# 75 ft. HDMI cable



## TLY (Oct 26, 2006)

Has anyone used a long HDMI cable? I'm looking at a 75' HDMI cable (22AWG) from monoprice to connect a second HDTV for an alternate TV1 location. Thanks.


----------



## jmeitz (Dec 6, 2006)

i have used 50ft with no problems, so i dont think you will have an issue with 75ft. I have used a 50ft spliced with a 12ft with no issues as well. Monoprice has great HDMI cables at great prices.


----------



## William (Oct 28, 2006)

For a run that long you probably should have a repeater or go optical.

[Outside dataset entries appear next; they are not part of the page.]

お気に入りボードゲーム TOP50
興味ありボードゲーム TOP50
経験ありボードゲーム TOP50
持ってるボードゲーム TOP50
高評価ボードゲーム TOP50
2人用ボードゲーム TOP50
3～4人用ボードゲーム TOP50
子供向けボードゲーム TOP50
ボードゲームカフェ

I use Monoprice for all my connections but for my 50' projector run I use optical.


----------



## TLY (Oct 26, 2006)

Is there an optical replacement for HDMI?


----------



## William (Oct 28, 2006)

TLY said:


> Is there an optical replacement for HDMI?

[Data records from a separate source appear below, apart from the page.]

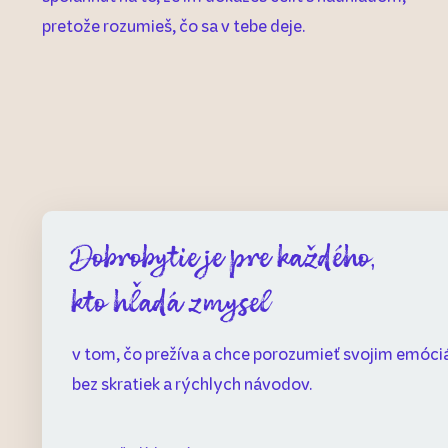
pretože rozumieš, čo sa v tebe deje.
Dobrobytie je pre každého,
kto hľadá zmysel
v tom, čo prežíva a chce
porozumieť svojim emóci
bez skratiek a rýchlych návodov.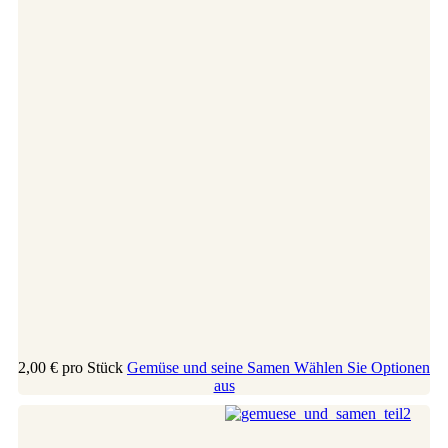
2,00 €
pro Stück
Gemüse und seine Samen
Wählen Sie Optionen
aus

 Yes, I posted a link to where I bought my cable but it got deleted. I will PM it to you.


----------



## jltv (Mar 4, 2006)

jmeitz said:


> i have used 50ft with no problems, so i dont think you will have an issue with 75ft. I have used a 50ft spliced with a 12ft with no issues as well. Monoprice has great HDMI cables at great prices.


I also use a 50ft from monoprice. It comes from their HDMI switch (622 / DVD player) It goes into their HDMI to DVI converter to my projector.

I did not even buy their most expensive.

- j


----------